_WHAT THIS EXERCISE ASKS:_
**1)** From the fn:matches bug report below, transcribe the passage that begins with the words containing "Description" and ends with "this behavior down.".
**2)** Render this sentence from the fn:matches bug report below in German: "I'm trying to understand why it wouldn't match for the XPath regex flavor."

Project

Profile

Help

Bug #6426

closed

fn:matches surprisingly returns false for fn:matches("AB", "^(.*)+B")

Added by Michael Kay 4 months ago. Updated 3 months ago.

Status:
Closed
Priority:
Normal
Assignee:
Category:
XPath conformance
Sprint/Milestone:
-
Start date:
2024-05-15
Due date:
% Done:

100%

Estimated time:
Legacy ID:
Applies to branch:
12, trunk
Fix Committed on Branch:
12, trunk
Fixed in Maintenance Release:
Platforms:
.NET, Java

Description

From: https://github.com/w3c/qt3tests/issues/59

With Saxon, fn:matches("AB", "^(.*)+B") returns false, and I don't understand why. I've ported Saxon's regex engine to Rust, and I'm also getting a false here (once I fixed another bug), which surprised me, so I verified that Saxon does the same.

Looking at it, the .* should consume "A", and then "B" should be matched. But it doesn't do that.

On regex101 all the flavors have it match https://regex101.com/r/JfmqWf/1

I'm trying to understand why it wouldn't match for the XPath regex flavor. And whether it should match or not, I think it's worthwhile adding a test case to the test suite to nail this behavior down.

_DATA SECTION:_
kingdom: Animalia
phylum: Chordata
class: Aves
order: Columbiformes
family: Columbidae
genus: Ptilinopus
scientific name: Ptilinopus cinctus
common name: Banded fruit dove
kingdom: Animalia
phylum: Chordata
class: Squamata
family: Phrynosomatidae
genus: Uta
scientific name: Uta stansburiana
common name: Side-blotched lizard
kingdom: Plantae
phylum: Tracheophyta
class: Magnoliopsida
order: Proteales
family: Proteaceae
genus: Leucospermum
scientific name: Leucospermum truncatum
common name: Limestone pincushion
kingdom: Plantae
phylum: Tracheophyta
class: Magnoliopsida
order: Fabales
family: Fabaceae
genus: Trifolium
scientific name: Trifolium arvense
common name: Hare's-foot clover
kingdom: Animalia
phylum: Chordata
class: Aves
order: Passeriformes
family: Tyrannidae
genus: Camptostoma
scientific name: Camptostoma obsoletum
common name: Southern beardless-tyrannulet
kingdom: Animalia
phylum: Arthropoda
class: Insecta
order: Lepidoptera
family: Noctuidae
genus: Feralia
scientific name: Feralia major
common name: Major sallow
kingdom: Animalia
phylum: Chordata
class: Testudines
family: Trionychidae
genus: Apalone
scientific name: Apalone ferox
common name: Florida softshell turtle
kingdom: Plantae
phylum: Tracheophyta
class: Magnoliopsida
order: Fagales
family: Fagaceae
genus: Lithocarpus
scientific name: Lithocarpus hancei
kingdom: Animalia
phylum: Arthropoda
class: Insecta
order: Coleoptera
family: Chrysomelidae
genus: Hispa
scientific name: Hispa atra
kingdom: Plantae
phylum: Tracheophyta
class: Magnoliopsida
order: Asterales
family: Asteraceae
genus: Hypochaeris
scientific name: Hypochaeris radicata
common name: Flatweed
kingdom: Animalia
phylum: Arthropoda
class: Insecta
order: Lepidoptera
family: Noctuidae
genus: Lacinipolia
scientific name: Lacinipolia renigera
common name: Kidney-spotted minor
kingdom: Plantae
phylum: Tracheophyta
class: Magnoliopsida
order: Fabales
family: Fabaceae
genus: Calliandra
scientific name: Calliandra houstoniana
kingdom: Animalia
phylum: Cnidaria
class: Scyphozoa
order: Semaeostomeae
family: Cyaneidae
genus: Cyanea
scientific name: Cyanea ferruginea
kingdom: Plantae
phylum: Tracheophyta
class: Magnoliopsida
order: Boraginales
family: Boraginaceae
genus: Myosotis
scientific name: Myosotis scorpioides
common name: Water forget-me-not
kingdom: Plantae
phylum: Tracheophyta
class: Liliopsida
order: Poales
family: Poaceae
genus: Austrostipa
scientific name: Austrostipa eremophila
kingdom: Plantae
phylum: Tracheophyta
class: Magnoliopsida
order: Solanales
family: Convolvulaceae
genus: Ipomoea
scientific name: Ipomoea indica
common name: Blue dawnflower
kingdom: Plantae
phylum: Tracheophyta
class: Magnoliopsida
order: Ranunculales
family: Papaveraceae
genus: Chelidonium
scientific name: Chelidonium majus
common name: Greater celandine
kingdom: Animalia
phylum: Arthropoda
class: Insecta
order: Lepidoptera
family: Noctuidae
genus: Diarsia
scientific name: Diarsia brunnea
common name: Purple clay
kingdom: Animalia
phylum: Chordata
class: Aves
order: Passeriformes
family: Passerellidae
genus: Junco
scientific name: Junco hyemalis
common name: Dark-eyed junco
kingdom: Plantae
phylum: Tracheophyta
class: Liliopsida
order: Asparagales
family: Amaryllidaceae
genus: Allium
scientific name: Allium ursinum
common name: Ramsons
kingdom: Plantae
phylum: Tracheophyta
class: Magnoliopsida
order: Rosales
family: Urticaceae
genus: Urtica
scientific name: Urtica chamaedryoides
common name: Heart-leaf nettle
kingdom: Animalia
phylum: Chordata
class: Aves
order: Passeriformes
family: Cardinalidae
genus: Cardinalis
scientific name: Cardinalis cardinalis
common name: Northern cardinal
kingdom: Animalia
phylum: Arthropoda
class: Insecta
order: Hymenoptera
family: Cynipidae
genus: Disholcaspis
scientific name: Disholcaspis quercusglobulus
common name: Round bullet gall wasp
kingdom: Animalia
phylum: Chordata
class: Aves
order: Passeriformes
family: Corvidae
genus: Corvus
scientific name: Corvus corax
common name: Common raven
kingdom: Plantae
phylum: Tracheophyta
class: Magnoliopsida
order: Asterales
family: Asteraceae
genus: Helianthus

_RESULTS BY TASK:_
**1)**
Description

From: https://github.com/w3c/qt3tests/issues/59

With Saxon, fn:matches("AB", "^(.*)+B") returns false, and I don't understand why. I've ported Saxon's regex engine to Rust, and I'm also getting a false here (once I fixed another bug), which surprised me, so I verified that Saxon does the same.

Looking at it, the .* should consume "A", and then "B" should be matched. But it doesn't do that.

On regex101 all the flavors have it match https://regex101.com/r/JfmqWf/1

I'm trying to understand why it wouldn't match for the XPath regex flavor. And whether it should match or not, I think it's worthwhile adding a test case to the test suite to nail this behavior down.

**2)** Ich versuche zu verstehen, warum es bei der Regex-Variante von XPath keine Übereinstimmung geben würde.